I Am Surrounded By Them
Drawn By The Hero
Not A Father's Making
Well I took a nasty spill on a sharp Limestone. The shape of an A. Clearly an ugly hematoma and a minor subdural hematoma. Concussion. Meaning a huge bruise to the thigh and a smaller one to the head. Reason for falling was considered a dehydration heat induced lateral balance issue. Heat exhaustion. We got me to a cave like place. Or “they” got me there. Major fluids intake and a state of feet higher than head. Time to leave me there. Sorry but that is the way it goes. Provisions do not allow for two to be trapped. Water is precious for the group.
One hour and two hours pass. The problem subsides. I move cautiously down the slope. Rocks roll under my weight. I make it. Down the canyon a bit further. After a bit a “rape whistle” is blown hard. The response of mine is “Marco” the response of my rescuer is “Polo”. I have been saved by my son. Hugs and electrolyte water is our toast. Tears running down our eyes as we hug.
Ability to move my leg and regain balance has returned for the journey ahead. Miles to go in the dark with headlamps. “Taint a Thing” my son says, “now move it or lose it”. The trek to camp is not an easy one including some rope work. More than three miles in the pitch black including a rope rappelled and some boulder hopping.
Can you even imagine a son putting himself at such personal risk, only to babysit a father whose own error caused the problem? And what would have happened had he not tended to my “problem” to begin with. What was going through his head? Anger we hope. And then the fear of what state he would find me in. What if I receded and was in a comatose. Nothing to do but to watch a father die.
We get into camp late. But heads rise and hugs made. Perhaps it could have turned out much worse.
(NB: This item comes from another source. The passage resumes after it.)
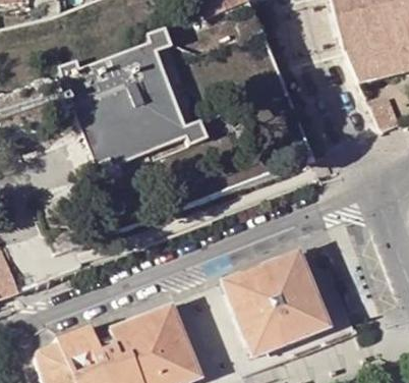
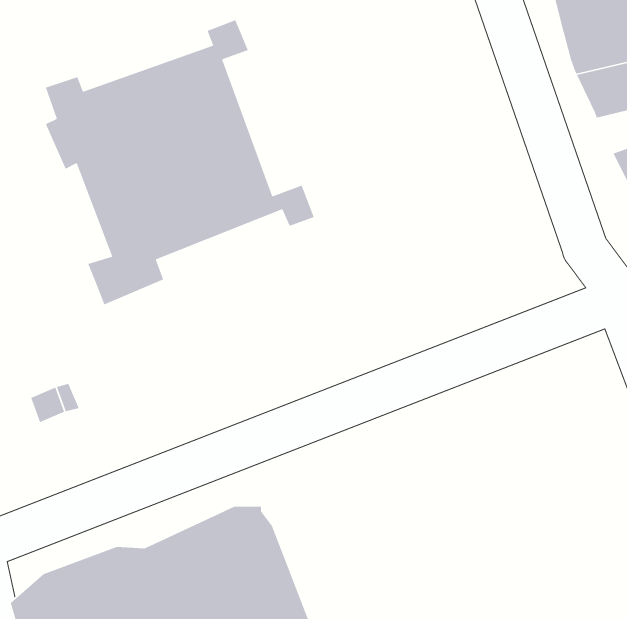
building: [224,245,335,355] -> none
I do not know about heroic acts. I do not know about one person imbued with the possibility to save another. The other elder reminded me of the time I saved him by ferrying packs for three miles. (First I take yours and then back for mine and then help you climb) I do not even clearly remember. I just cannot remember saving him 20 years ago.
Let us remember not to remember. And yet the rescuer must be remembered by the rescued for ever and carry it forward.
There are no heroic acts. There just are heroes who are ready for the call. Sons to their grandsons are etched. They are created by epic journeys. One man’s toil is a window for another’s transcendence into a state of love and grace. The giving of life is not only from the womb it is a bind of love that lifts another to be more than they can be. No greater love is there than to lay down his life for another.
Peace be to all heroes like housewives and caretakers.